### Exercise
Copy each line in the data below that contains the word "taste".
Material provided Start Marker
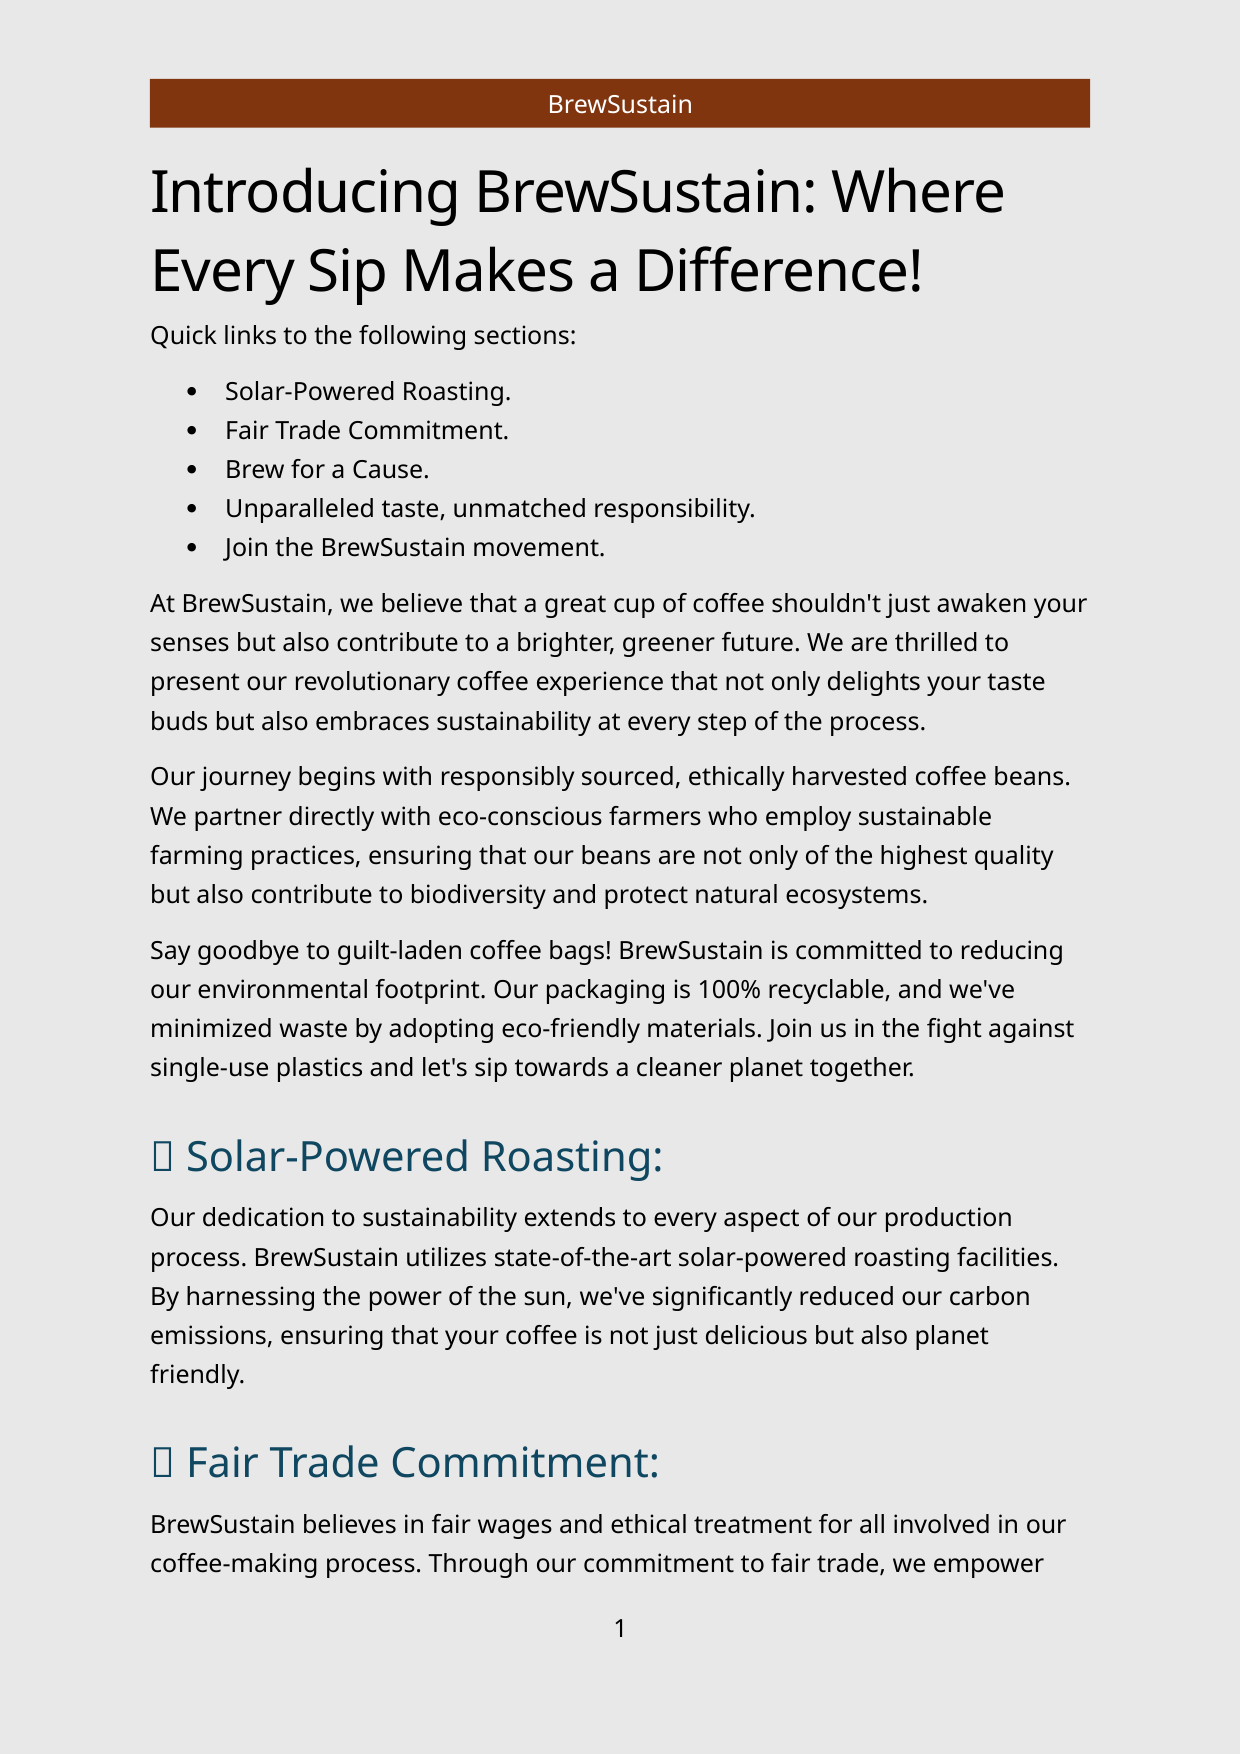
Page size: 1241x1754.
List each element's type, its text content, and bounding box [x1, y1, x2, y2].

text Our journey begins with responsibly sourced, ethically harvested coffee beans. We partner directly with eco-conscious farmers who employ sustainable farming practices, ensuring that our beans are not only of the highest quality but also contribute to biodiversity and protect natural ecosystems. [150, 759, 1090, 911]
text Say goodbye to guilt-laden coffee bags! BrewSustain is committed to reducing our environmental footprint. Our packaging is 100% recyclable, and we've minimized waste by adopting eco-friendly materials. Join us in the fight against single-use plastics and let's sip towards a cleaner planet together. [150, 932, 1090, 1084]
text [150, 1507, 1090, 1580]
subtitle 🌞 Solar-Powered Roasting: [150, 1126, 1090, 1183]
list Join the BrewSustain movement. [187, 530, 1090, 564]
list Brew for a Cause. [187, 451, 1090, 486]
list Unparalleled taste, unmatched responsibility. [187, 491, 1090, 525]
list Fair Trade Commitment. [187, 412, 1090, 446]
text At BrewSustain, we believe that a great cup of coffee shouldn't just awaken your senses but also contribute to a brighter, greener future. We are thrilled to present our revolutionary coffee experience that not only delights your taste buds but also embraces sustainability at every step of the process. [150, 586, 1090, 737]
list Solar-Powered Roasting. [187, 373, 1090, 407]
text Quick links to the following sections: [150, 317, 1090, 351]
text Our dedication to sustainability extends to every aspect of our production process. BrewSustain utilizes state-of-the-art solar-powered roasting facilities. By harnessing the power of the sun, we've significantly reduced our carbon emissions, ensuring that your coffee is not just delicious but also planet friendly. [150, 1200, 1090, 1391]
subtitle 💚 Fair Trade Commitment: [150, 1433, 1090, 1490]
title Introducing BrewSustain: Where Every Sip Makes a Difference! [150, 150, 1090, 309]
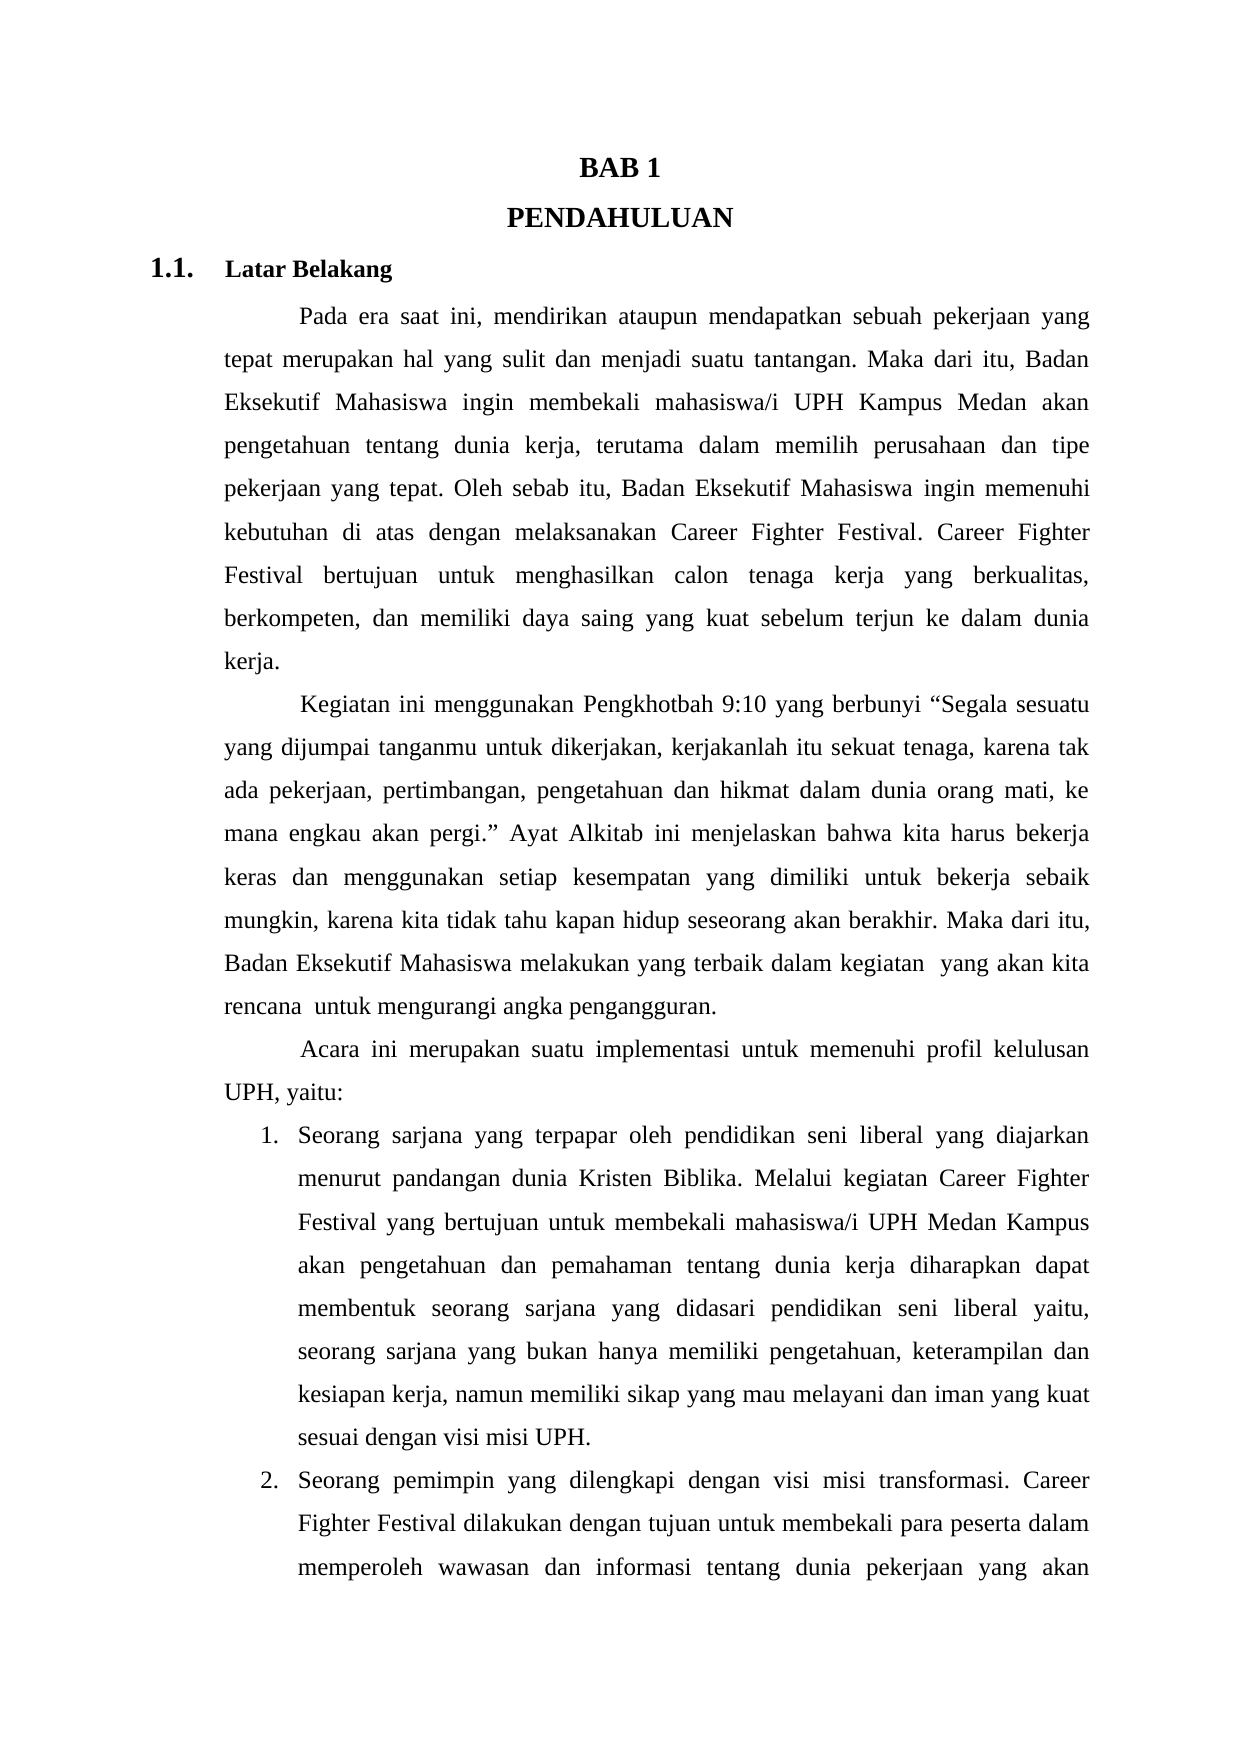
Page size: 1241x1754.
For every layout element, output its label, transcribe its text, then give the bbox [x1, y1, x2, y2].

text Pada era saat ini, mendirikan ataupun mendapatkan sebuah pekerjaan yang tepat merupakan hal yang sulit dan menjadi suatu tantangan. Maka dari itu, Badan Eksekutif Mahasiswa ingin membekali mahasiswa/i UPH Kampus Medan akan pengetahuan tentang dunia kerja, terutama dalam memilih perusahaan dan tipe pekerjaan yang tepat. Oleh sebab itu, Badan Eksekutif Mahasiswa ingin memenuhi kebutuhan di atas dengan melaksanakan Career Fighter Festival. Career Fighter Festival bertujuan untuk menghasilkan calon tenaga kerja yang berkualitas, berkompeten, dan memiliki daya saing yang kuat sebelum terjun ke dalam dunia kerja. [224, 301, 1090, 675]
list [260, 1465, 1090, 1580]
list Seorang sarjana yang terpapar oleh pendidikan seni liberal yang diajarkan menurut pandangan dunia Kristen Biblika. Melalui kegiatan Career Fighter Festival yang bertujuan untuk membekali mahasiswa/i UPH Medan Kampus akan pengetahuan dan pemahaman tentang dunia kerja diharapkan dapat membentuk seorang sarjana yang didasari pendidikan seni liberal yaitu, seorang sarjana yang bukan hanya memiliki pengetahuan, keterampilan dan kesiapan kerja, namun memiliki sikap yang mau melayani dan iman yang kuat sesuai dengan visi misi UPH. [260, 1120, 1090, 1451]
text Acara ini merupakan suatu implementasi untuk memenuhi profil kelulusan UPH, yaitu: [224, 1034, 1090, 1106]
text BAB 1 PENDAHULUAN [150, 150, 1090, 234]
list Latar Belakang [150, 251, 1090, 284]
text Kegiatan ini menggunakan Pengkhotbah 9:10 yang berbunyi “Segala sesuatu yang dijumpai tanganmu untuk dikerjakan, kerjakanlah itu sekuat tenaga, karena tak ada pekerjaan, pertimbangan, pengetahuan dan hikmat dalam dunia orang mati, ke mana engkau akan pergi.” Ayat Alkitab ini menjelaskan bahwa kita harus bekerja keras dan menggunakan setiap kesempatan yang dimiliki untuk bekerja sebaik mungkin, karena kita tidak tahu kapan hidup seseorang akan berakhir. Maka dari itu, Badan Eksekutif Mahasiswa melakukan yang terbaik dalam kegiatan yang akan kita rencana untuk mengurangi angka pengangguran. [224, 689, 1090, 1020]
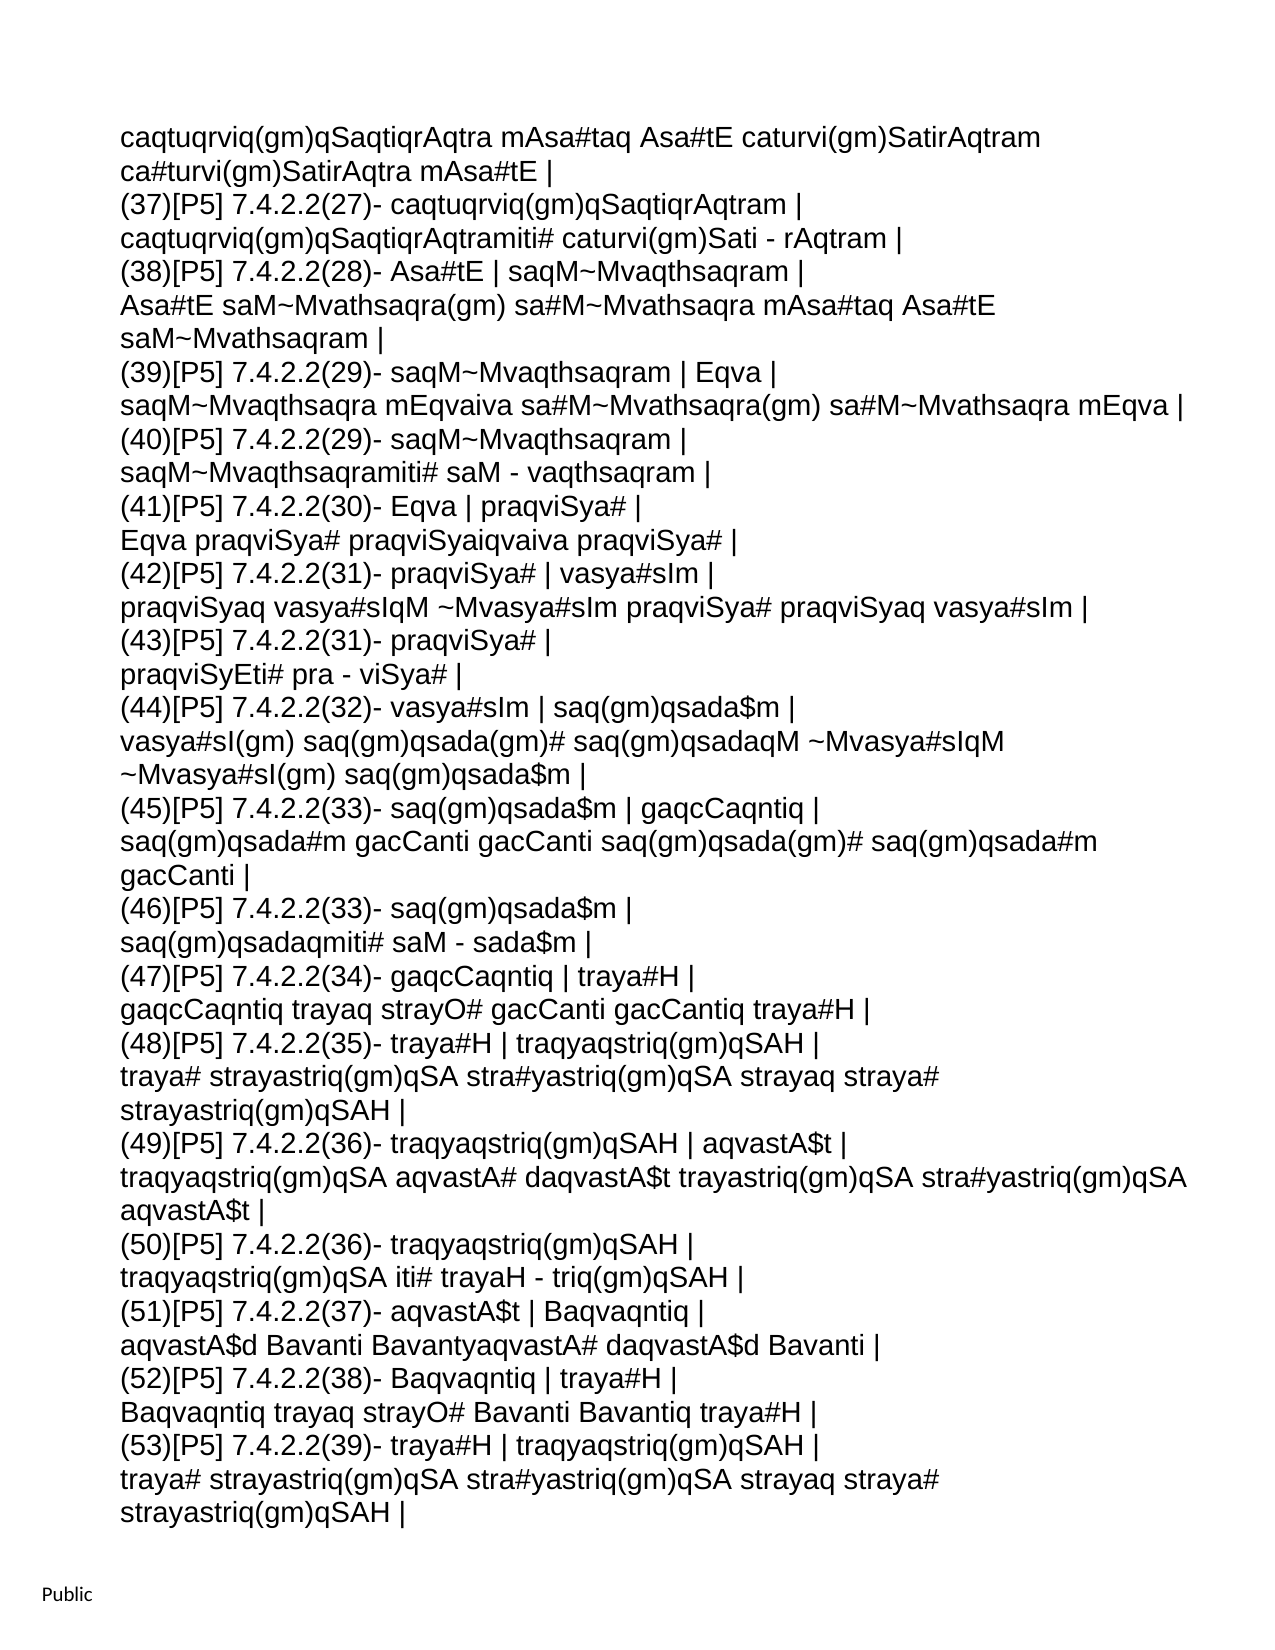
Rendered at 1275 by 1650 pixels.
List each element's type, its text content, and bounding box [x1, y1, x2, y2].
Material provided End Marker
### Expected output
list Unparalleled taste, unmatched responsibility. [187, 491, 1090, 525]
text At BrewSustain, we believe that a great cup of coffee shouldn't just awaken your senses but also contribute to a brighter, greener future. We are thrilled to present our revolutionary coffee experience that not only delights your taste buds but also embraces sustainability at every step of the process. [150, 586, 1090, 737]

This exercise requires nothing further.